[Records excerpted from a collection]
---*---

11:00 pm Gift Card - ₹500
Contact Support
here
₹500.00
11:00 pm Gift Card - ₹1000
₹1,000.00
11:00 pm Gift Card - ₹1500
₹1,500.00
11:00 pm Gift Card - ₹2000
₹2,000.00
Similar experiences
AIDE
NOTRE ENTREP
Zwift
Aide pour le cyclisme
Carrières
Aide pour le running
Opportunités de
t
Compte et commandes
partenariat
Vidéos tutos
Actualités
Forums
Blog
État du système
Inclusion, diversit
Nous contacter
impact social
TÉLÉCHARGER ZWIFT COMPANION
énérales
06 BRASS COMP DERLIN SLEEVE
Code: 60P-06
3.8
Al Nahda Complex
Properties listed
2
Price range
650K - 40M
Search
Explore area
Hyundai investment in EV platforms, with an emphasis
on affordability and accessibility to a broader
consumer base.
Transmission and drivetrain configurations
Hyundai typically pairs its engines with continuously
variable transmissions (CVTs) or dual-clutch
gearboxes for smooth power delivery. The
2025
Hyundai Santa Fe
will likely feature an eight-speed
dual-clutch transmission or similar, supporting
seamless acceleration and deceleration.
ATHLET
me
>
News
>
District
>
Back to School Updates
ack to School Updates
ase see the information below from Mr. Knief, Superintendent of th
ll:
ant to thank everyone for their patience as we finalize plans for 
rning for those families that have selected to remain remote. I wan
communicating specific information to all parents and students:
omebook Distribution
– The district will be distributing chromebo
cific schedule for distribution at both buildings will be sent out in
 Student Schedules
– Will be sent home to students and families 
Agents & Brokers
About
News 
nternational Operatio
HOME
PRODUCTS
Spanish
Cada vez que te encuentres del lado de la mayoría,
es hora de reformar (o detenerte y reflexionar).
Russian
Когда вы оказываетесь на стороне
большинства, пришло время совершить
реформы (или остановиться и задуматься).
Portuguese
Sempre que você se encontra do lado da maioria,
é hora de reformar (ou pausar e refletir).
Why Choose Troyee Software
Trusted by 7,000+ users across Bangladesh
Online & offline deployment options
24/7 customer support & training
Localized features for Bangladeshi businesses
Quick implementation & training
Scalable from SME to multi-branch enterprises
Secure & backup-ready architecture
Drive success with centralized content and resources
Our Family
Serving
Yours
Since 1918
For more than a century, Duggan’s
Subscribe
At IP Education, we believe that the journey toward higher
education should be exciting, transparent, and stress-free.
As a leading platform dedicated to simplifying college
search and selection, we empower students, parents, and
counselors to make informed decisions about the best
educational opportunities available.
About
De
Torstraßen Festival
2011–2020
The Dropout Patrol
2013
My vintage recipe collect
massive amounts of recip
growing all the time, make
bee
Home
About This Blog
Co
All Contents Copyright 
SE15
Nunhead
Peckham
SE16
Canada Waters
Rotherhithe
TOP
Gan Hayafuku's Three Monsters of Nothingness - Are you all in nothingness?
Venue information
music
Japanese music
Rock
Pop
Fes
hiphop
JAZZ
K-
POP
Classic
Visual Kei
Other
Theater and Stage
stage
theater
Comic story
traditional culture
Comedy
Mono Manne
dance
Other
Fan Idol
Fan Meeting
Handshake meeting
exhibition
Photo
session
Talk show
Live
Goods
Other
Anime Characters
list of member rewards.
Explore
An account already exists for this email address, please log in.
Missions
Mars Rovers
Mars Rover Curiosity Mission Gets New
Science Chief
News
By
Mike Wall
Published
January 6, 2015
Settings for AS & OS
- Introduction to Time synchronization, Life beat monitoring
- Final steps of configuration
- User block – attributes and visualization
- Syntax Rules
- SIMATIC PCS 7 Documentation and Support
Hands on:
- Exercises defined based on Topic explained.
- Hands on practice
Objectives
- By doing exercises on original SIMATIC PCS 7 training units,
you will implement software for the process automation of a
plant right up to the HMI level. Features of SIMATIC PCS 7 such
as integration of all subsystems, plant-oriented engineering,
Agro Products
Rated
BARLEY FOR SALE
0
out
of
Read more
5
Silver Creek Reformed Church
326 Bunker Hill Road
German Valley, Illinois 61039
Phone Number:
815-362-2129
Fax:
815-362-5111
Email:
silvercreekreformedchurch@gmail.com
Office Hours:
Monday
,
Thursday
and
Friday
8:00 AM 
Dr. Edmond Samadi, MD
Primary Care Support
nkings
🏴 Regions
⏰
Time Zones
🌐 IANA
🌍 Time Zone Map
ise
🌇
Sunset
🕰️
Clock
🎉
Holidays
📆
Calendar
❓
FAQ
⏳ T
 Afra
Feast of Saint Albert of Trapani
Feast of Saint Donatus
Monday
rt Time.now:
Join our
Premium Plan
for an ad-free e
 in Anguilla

---*---

Work item
Reproduce everything from the first line of the material down to the line containing "Explore area", including that line, and nothing more.

Output
11:00 pm Gift Card - ₹500
Contact Support
here
₹500.00
11:00 pm Gift Card - ₹1000
₹1,000.00
11:00 pm Gift Card - ₹1500
₹1,500.00
11:00 pm Gift Card - ₹2000
₹2,000.00
Similar experiences
AIDE
NOTRE ENTREP
Zwift
Aide pour le cyclisme
Carrières
Aide pour le running
Opportunités de
t
Compte et commandes
partenariat
Vidéos tutos
Actualités
Forums
Blog
État du système
Inclusion, diversit
Nous contacter
impact social
TÉLÉCHARGER ZWIFT COMPANION
énérales
06 BRASS COMP DERLIN SLEEVE
Code: 60P-06
3.8
Al Nahda Complex
Properties listed
2
Price range
650K - 40M
Search
Explore area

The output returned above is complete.